ОСЕНЬ В ЛИССАБОНЕ
На чужом побережье я, из мира иного,
Понимаю все меньше вас, всех тех, что вокруг,
Только разве что листик мне шепнет свое слово,
Зашуршит под ногами — это осени звук.
Только разве что птица пронесется морская,
С неба падает камнем, птица, что не поет.

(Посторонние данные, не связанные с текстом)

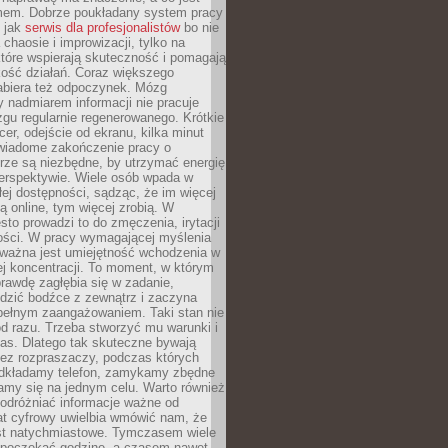
mem. Dobrze poukładany system pracy
ę jak
serwis dla profesjonalistów
bo nie
 chaosie i improwizacji, tylko na
tóre wspierają skuteczność i pomagają
kość działań. Coraz większego
abiera też odpoczynek. Mózg
 nadmiarem informacji nie pracuje
zgu regularnie regenerowanego. Krótkie
cer, odejście od ekranu, kilka minut
świadome zakończenie pracy o
rze są niezbędne, by utrzymać energię
perspektywie. Wiele osób wpada w
łej dostępności, sądząc, że im więcej
 online, tym więcej zrobią. W
sto prowadzi to do zmęczenia, irytacji
kości. W pracy wymagającej myślenia
 ważna jest umiejętność wchodzenia w
ej koncentracji. To moment, w którym
rawdę zagłębia się w zadanie,
edzić bodźce z zewnątrz i zaczyna
pełnym zaangażowaniem. Taki stan nie
od razu. Trzeba stworzyć mu warunki i
as. Dlatego tak skuteczne bywają
bez rozpraszaczy, podczas których
dkładamy telefon, zamykamy zbędne
iamy się na jednym celu. Warto również
 odróżniać informacje ważne od
at cyfrowy uwielbia wmówić nam, że
st natychmiastowe. Tymczasem wiele
poczekać godzinę, a czasem nawet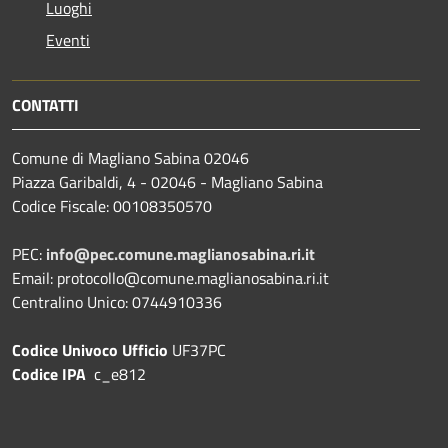
Luoghi
Eventi
CONTATTI
Comune di Magliano Sabina 02046
Piazza Garibaldi, 4 - 02046 - Magliano Sabina
Codice Fiscale: 00108350570
PEC:
info@pec.comune.maglianosabina.ri.it
Email: protocollo@comune.maglianosabina.ri.it
Centralino Unico: 0744910336
Codice Univoco Ufficio
UF37PC
Codice IPA
c_e812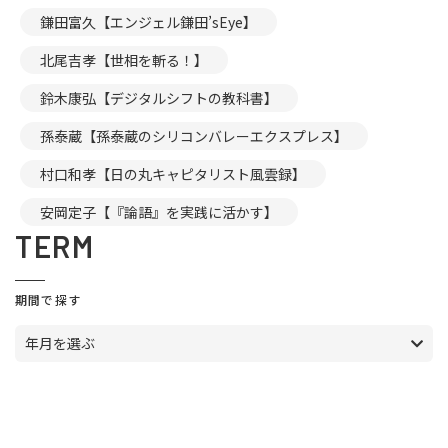
鎌田富久【エンジェル鎌田’sEye】
北尾吉孝【世相を斬る！】
鈴木康弘【デジタルシフトの教科書】
孫泰蔵【孫泰蔵のシリコンバレーエクスプレス】
村口和孝【日の丸キャピタリスト風雲録】
安岡定子【『論語』を実践に活かす】
TERM
期間で探す
年月を選ぶ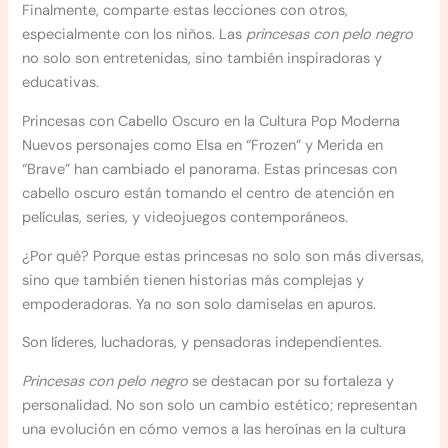
Finalmente, comparte estas lecciones con otros,
especialmente con los niños. Las
princesas con pelo negro
no solo son entretenidas, sino también inspiradoras y
educativas.
Princesas con Cabello Oscuro en la Cultura Pop Moderna
Nuevos personajes como Elsa en “Frozen” y Merida en
“Brave” han cambiado el panorama. Estas princesas con
cabello oscuro están tomando el centro de atención en
películas, series, y videojuegos contemporáneos.
¿Por qué? Porque estas princesas no solo son más diversas,
sino que también tienen historias más complejas y
empoderadoras. Ya no son solo damiselas en apuros.
Son líderes, luchadoras, y pensadoras independientes.
Princesas con pelo negro
se destacan por su fortaleza y
personalidad. No son solo un cambio estético; representan
una evolución en cómo vemos a las heroínas en la cultura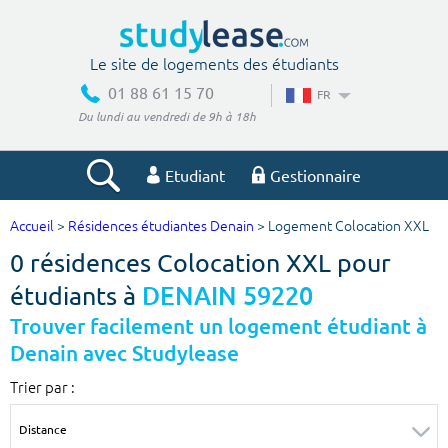
Le site de logements des étudiants
01 88 61 15 70
FR
Du lundi au vendredi de 9h à 18h
Etudiant
Gestionnaire
Accueil
>
Résidences étudiantes Denain
> Logement Colocation XXL
Votre recherche
0 résidences Colocation XXL pour
Ville, école
étudiants à
DENAIN 59220
Trouver facilement un logement étudiant à
Denain avec Studylease
Budget min
Budget max
Trier par :
€
€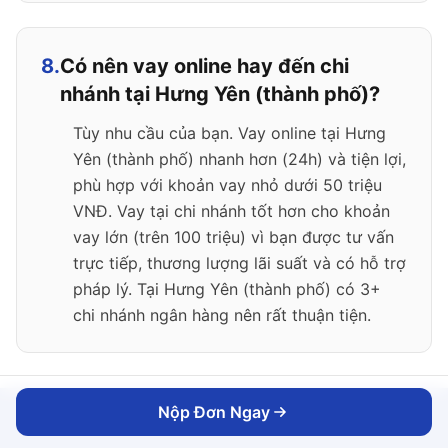
8.
Có nên vay online hay đến chi
nhánh tại Hưng Yên (thành phố)?
Tùy nhu cầu của bạn. Vay online tại Hưng
Yên (thành phố) nhanh hơn (24h) và tiện lợi,
phù hợp với khoản vay nhỏ dưới 50 triệu
VNĐ. Vay tại chi nhánh tốt hơn cho khoản
vay lớn (trên 100 triệu) vì bạn được tư vấn
trực tiếp, thương lượng lãi suất và có hỗ trợ
pháp lý. Tại Hưng Yên (thành phố) có 3+
chi nhánh ngân hàng nên rất thuận tiện.
Nộp Đơn Ngay
Nộp Đơn Ngay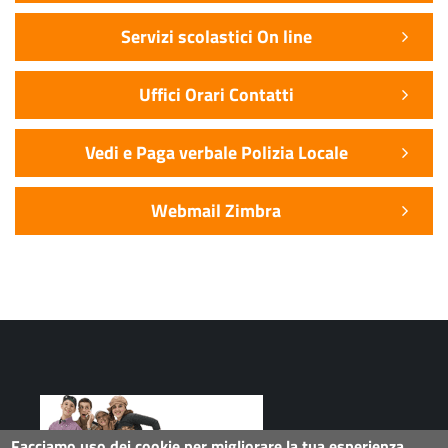
Servizi scolastici On line
Uffici Orari Contatti
Vedi e Paga verbale Polizia Locale
Webmail Zimbra
Facciamo uso dei cookie per migliorare la tua esperienza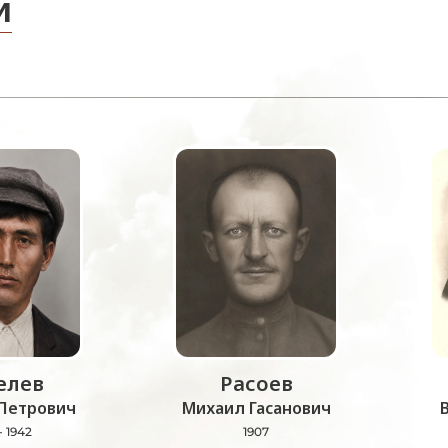
и
лев
Расоев
Петрович
Михаил Гасанович
- 1942
1907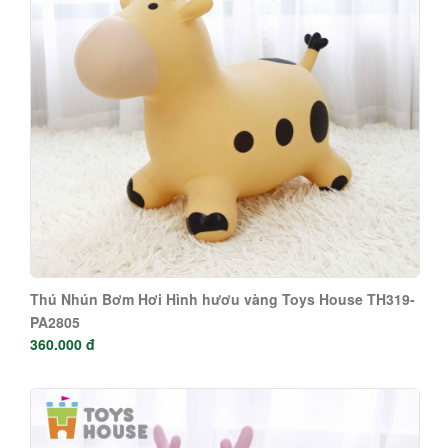
Thú Nhún Bơm Hơi Hình hươu vàng Toys House TH319-
PA2805
360.000 đ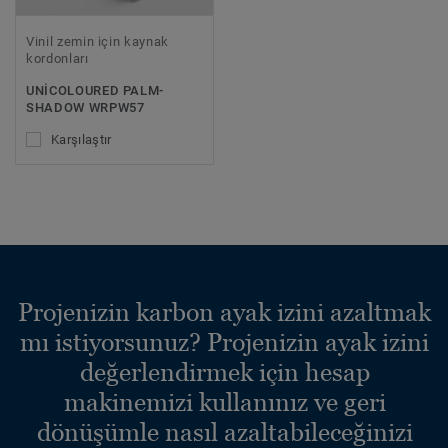
Vinil zemin için kaynak
kordonları
UNICOLOURED PALM-
SHADOW WRPW57
Karşılaştır
Projenizin karbon ayak izini azaltmak
mı istiyorsunuz? Projenizin ayak izini
değerlendirmek için hesap
makinemizi kullanınız ve geri
dönüşümle nasıl azaltabileceğinizi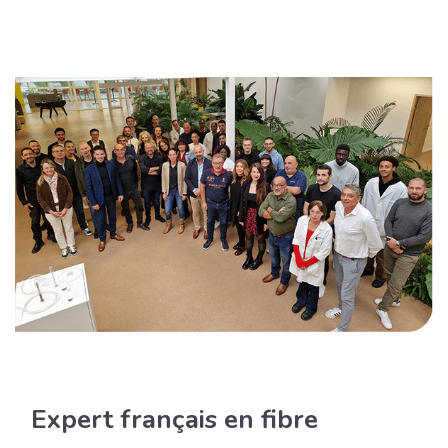
Expert français en fibre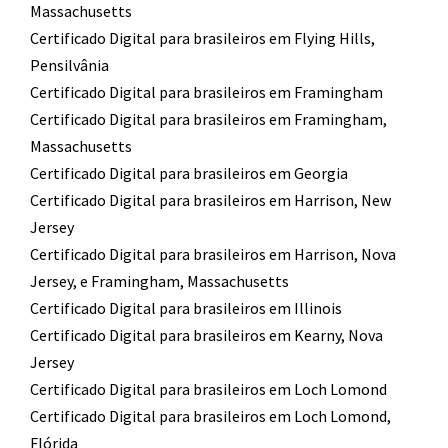
Massachusetts
Certificado Digital para brasileiros em Flying Hills,
Pensilvânia
Certificado Digital para brasileiros em Framingham
Certificado Digital para brasileiros em Framingham,
Massachusetts
Certificado Digital para brasileiros em Georgia
Certificado Digital para brasileiros em Harrison, New
Jersey
Certificado Digital para brasileiros em Harrison, Nova
Jersey, e Framingham, Massachusetts
Certificado Digital para brasileiros em Illinois
Certificado Digital para brasileiros em Kearny, Nova
Jersey
Certificado Digital para brasileiros em Loch Lomond
Certificado Digital para brasileiros em Loch Lomond,
Flórida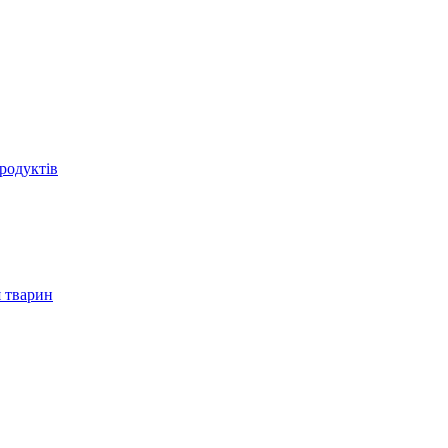
родуктів
 тварин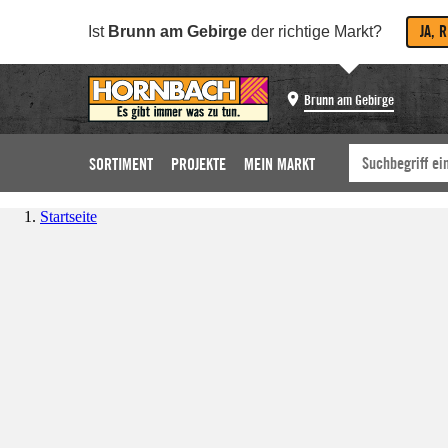
JA, 
Ist
Brunn am Gebirge
der richtige Markt?
Brunn am Gebirge
SORTIMENT
PROJEKTE
MEIN MARKT
Startseite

И гляжу я на море и стою, вспоминая:
Это лист, это осень, это чайки полет.
И домой возвращаюсь, но и здесь я не дома,
И гляжу, посторонний, на чужое житье:
Я войной, как снарядом, поражен — от разгрома
Только то уцелело, что уже не мое.
КТО БЫ ТЫ НИ БЫЛ БЕЗ ОТЧИЗНЫ
Кто бы ты ни был без отчизны,
Приди сюда, где жду тайком:
Мы вместе будем здесь учиться
В бездомности иметь свой дом.
Кто взгляд свой устремил в те дали,
Где до сих пор во тьме ночной
Те зарева не допылали,
Пусть глубже в ночь идет со мной.
Кому еще ночами снятся
Поля, где кости гложут псы,
Где слезы из берез сочатся,
Пусть мне свои расскажет сны.
Ведь сквозь бурьян, пырей, сквозь что-то
К нам по стерне клубком вьюнков
С трудом ползет какой-то шепот,
Протискиваясь в сердце, в кровь.
Ведь избранной земли нет в мире,
Есть только та, что суждена,
А стены — только те четыре,
А стороны — лишь та одна.
ЗАПАХ
Мечиславу Грыдзевскому
Все отдать вам готов я, но только не травы
Луговые, не лиственницу золотую.
Камышом пахнет пруд, зарастающий, ржавый.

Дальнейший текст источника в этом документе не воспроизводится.